Move-in 2015: “It Was Perfect”
Photos capture the arrival of 11,400 students to campus
Anyone who has ever moved knows how chaotic it can be—packing, finding your way to a new place, unloading the car, truck, or van, and then hauling all your gear up several flights of stairs or making repeat trips in a crowded elevator. When you multiply that by 11,400 people, you’ll understand why it takes months of precision planning to ensure that the annual BU migration known as Move-in comes off without a hitch.
The first wave came on Monday, August 24, with the arrival of 1,419 students, and included the 700 freshmen and transfers volunteering for BU’s First-Year Student Outreach Project (FYSOP), the Community Service Center program that places students with nonprofits across the city. In keeping with tradition, Wednesday was the busiest day of the week, with 2,343 students moving in, many of them freshmen from far-flung states and overseas who had come early for the final orientation session. Traffic slowed on Thursday and Friday to about 1,000 arrivals each day, but picked up over the weekend, with 1,924 arrivals Saturday and another 1,815 on Sunday.

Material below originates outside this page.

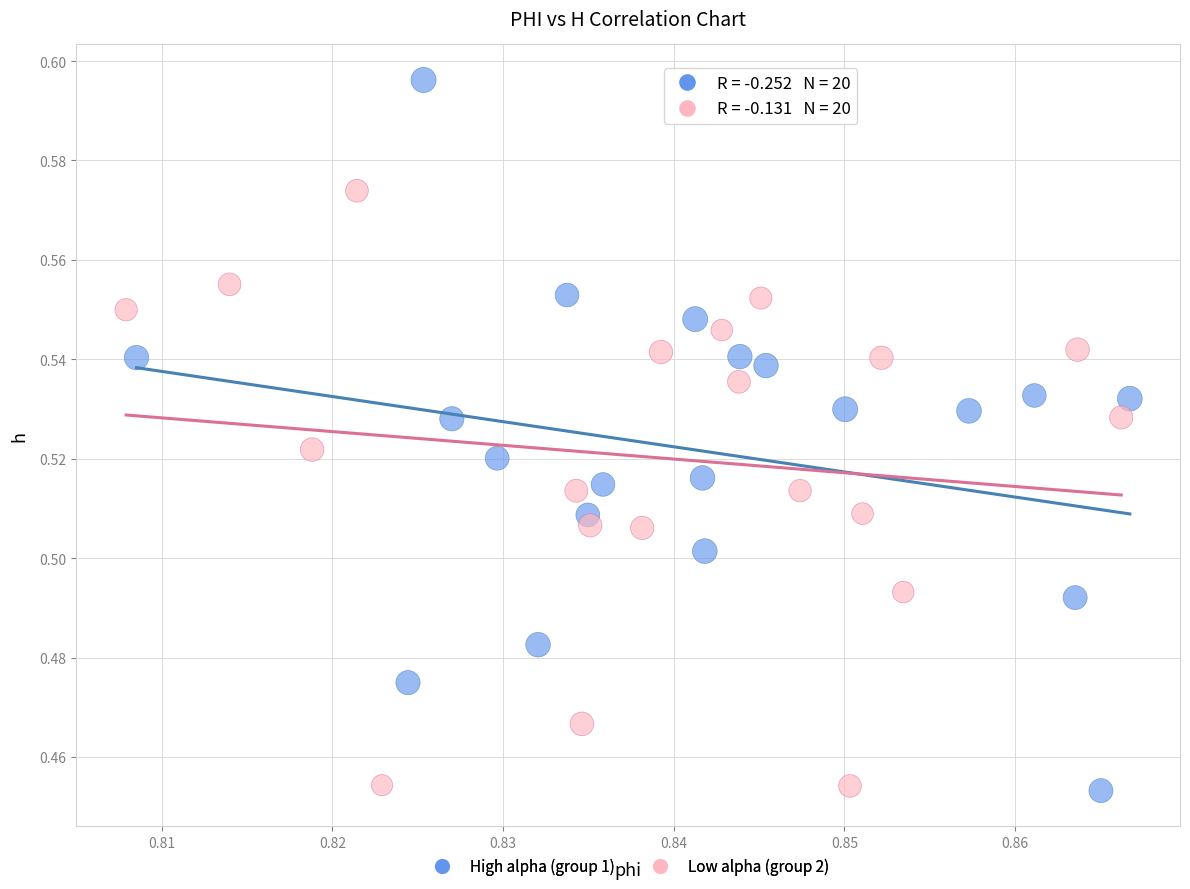

Which series contains the highest Y value?

High alpha (group 1)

The process was smoothed by the efforts of the 240 upperclassmen, faculty, and staff who volunteered for this year’s Scarlet Squad, whose members help first-year students move into residence halls, and by the more than two dozen Boston University Police Department officers who were on hand each day to keep traffic moving and provide directions.

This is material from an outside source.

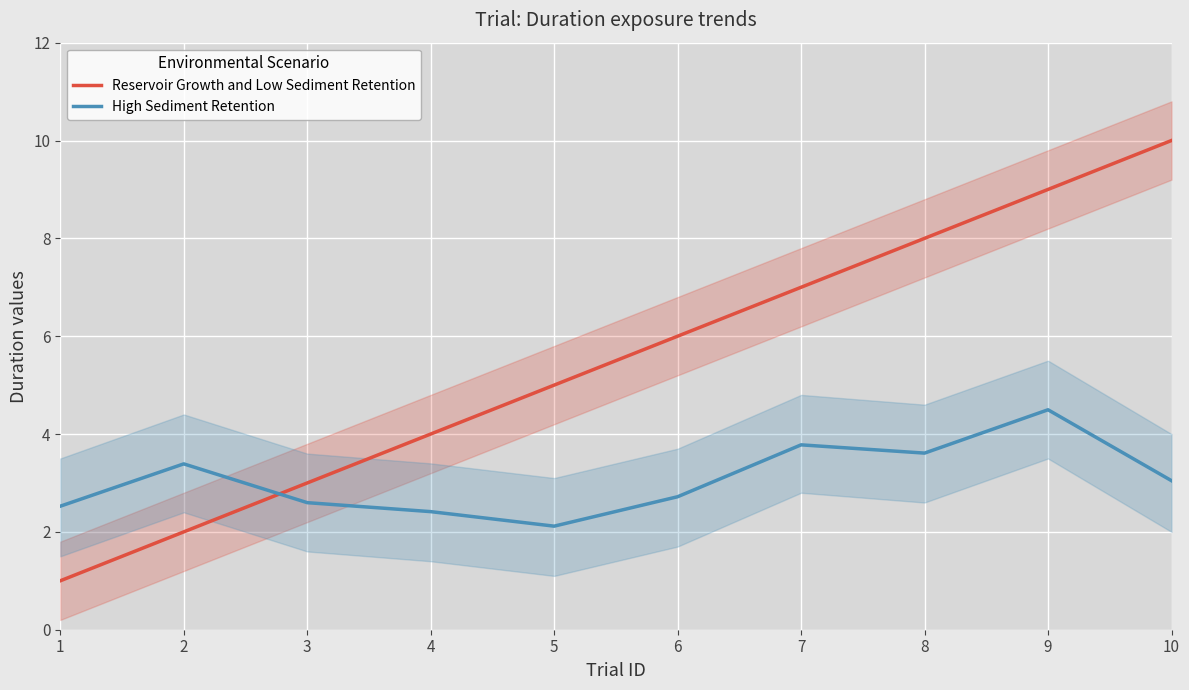

Count the Reservoir Growth and Low Sediment Retention values in the range 3 to 8.

6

“The whole week was beautiful,” says Marc Robillard, executive director of housing and dining, noting that “the only hiccup we had was on Saturday when the city decided to pave the intersection of Mass. Ave. and Beacon Street. That meant that people couldn’t get to Danielsen Hall. But Boston Police directed people over to Comm Ave and up to Charlesgate East and then east down Beacon Street so they could arrive safely.”
The weather—day after day of sunny skies—was another asset. But more than anything, says Robillard, it was the attitude of everyone arriving that was most important. “All the students and the parents were in a great mood, and that made it perfect.”